Nutrient

  • GENERAL INFORMATION Chemical oxygen demand (COD) is an indicator test commonly used to indirectly measure the amount of organic compound pollutants in water. Most applications of COD determine the amount of organic pollutants found in surface water (e.g. lakes and rivers) or wastewater. Elevated COD levels can indicate surface water influences directly on groundwater.
  • GENERAL INFORMATION Nitrates (NO3) in drinking water usually originates from fertilizers or from animal or human wastes. Nitrate concentrations in water tend to be highest in areas of intensive agriculture or where there is a high density of septic systems. HEALTH ADVISORY Infants below the age of six months who drink water containing nitrate in excess of the MCL could become seriously ill and, if untreated, may die. Symptoms include shortness of breath and blue baby syndrome.

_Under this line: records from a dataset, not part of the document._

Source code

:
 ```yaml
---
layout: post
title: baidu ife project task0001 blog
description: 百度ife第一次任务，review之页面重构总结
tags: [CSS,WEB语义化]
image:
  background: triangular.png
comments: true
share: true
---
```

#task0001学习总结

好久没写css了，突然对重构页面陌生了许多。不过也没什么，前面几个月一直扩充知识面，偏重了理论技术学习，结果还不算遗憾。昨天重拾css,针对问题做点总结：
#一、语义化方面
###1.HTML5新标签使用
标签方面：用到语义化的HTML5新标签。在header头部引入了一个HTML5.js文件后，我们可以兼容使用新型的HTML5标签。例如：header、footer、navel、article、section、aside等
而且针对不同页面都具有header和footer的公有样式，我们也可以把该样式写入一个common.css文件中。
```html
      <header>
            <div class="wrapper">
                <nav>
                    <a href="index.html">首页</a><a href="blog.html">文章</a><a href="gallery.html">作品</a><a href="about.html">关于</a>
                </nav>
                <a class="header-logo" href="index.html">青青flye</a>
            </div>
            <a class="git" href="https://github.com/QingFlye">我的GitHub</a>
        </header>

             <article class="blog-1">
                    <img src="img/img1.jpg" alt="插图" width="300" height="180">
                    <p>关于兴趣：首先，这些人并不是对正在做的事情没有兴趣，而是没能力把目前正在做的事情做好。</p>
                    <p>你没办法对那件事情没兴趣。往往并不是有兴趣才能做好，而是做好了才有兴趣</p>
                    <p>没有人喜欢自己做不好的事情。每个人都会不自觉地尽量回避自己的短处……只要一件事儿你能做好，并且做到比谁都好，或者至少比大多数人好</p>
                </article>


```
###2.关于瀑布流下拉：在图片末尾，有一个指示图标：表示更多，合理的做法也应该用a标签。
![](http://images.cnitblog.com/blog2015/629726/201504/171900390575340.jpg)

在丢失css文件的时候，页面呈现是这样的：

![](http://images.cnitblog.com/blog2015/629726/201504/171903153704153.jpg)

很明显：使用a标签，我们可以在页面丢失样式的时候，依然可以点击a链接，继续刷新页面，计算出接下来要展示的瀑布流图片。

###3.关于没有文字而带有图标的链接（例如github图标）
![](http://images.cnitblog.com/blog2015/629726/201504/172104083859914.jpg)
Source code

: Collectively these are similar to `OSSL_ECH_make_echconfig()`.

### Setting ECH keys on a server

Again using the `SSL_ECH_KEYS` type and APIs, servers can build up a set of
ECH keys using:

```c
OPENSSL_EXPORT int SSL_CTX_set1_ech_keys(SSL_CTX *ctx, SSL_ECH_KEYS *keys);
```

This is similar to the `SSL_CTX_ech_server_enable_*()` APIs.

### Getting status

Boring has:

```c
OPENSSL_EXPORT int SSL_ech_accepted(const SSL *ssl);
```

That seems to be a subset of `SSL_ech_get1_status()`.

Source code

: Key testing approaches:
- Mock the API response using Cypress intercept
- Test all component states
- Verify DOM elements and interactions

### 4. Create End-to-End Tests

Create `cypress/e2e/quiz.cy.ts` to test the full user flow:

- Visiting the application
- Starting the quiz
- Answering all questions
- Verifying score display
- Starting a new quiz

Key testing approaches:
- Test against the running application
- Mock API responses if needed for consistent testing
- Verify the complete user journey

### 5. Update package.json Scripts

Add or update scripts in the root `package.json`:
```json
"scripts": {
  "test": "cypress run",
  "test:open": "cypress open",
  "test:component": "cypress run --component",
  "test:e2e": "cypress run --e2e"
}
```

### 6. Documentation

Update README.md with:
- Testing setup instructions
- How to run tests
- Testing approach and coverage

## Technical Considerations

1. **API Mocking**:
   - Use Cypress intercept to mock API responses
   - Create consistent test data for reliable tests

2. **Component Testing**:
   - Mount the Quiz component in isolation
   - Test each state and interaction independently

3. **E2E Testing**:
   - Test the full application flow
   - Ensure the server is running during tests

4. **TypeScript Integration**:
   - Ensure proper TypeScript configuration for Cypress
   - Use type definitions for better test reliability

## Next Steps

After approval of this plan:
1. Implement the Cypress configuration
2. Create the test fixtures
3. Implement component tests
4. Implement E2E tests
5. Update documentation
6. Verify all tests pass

  • HEALTH ADVISORY Infants below the age of six months who drink water containing nitrate in excess of the MCL could become seriously ill and, if untreated, may die. Symptoms include shortness of breath and blue baby syndrome.
  • GENERAL INFORMATION Total Kjeldahl Nitrogen or TKN is defined as total organic nitrogen and ammonia nitrogen.  Nitrogen occurs in wastewater and ground water in several forms, including inorganic forms like nitrate (NO3), nitrite (NO2), and ammonia (NH4), and organic nitrogen where the nitrogen is bound up in compounds with carbon, oxygen and hydrogen.  TKN is high in septic waste and manure.  Total nitrogen is equal to TKN plus nitrate and nitrite.
  • GENERAL INFORMATION Ammonia is rarely found in unpolluted surface water, but is common at low levels in well water.  Water contaminated with sewage, animal wastes or fertilizer runoff may contain elevated levels of ammonia.  Ammonia is very soluble in water.   Because of its solubility, excessive soil ammonia may penetrate into deeper soils and eventually reach groundwater. In some soils part of the ammonia may be converted to nitrates and nitrites before or after it reaches groundwater.    See nitrates for more information.
  • GENERAL INFORMATION Phosphorus is commonly found in soil, rocks and plants.  Phosphorus is an important fertilizer, but is also present in human and animal wastes, in sludges and in detergents. Phosphorus is relatively immobile in soil and will not reach groundwater except under certain conditions, such as transport from sewage treatment systems placed below the seasonal high water table and soils with low concentrations of iron, aluminum, and manganese.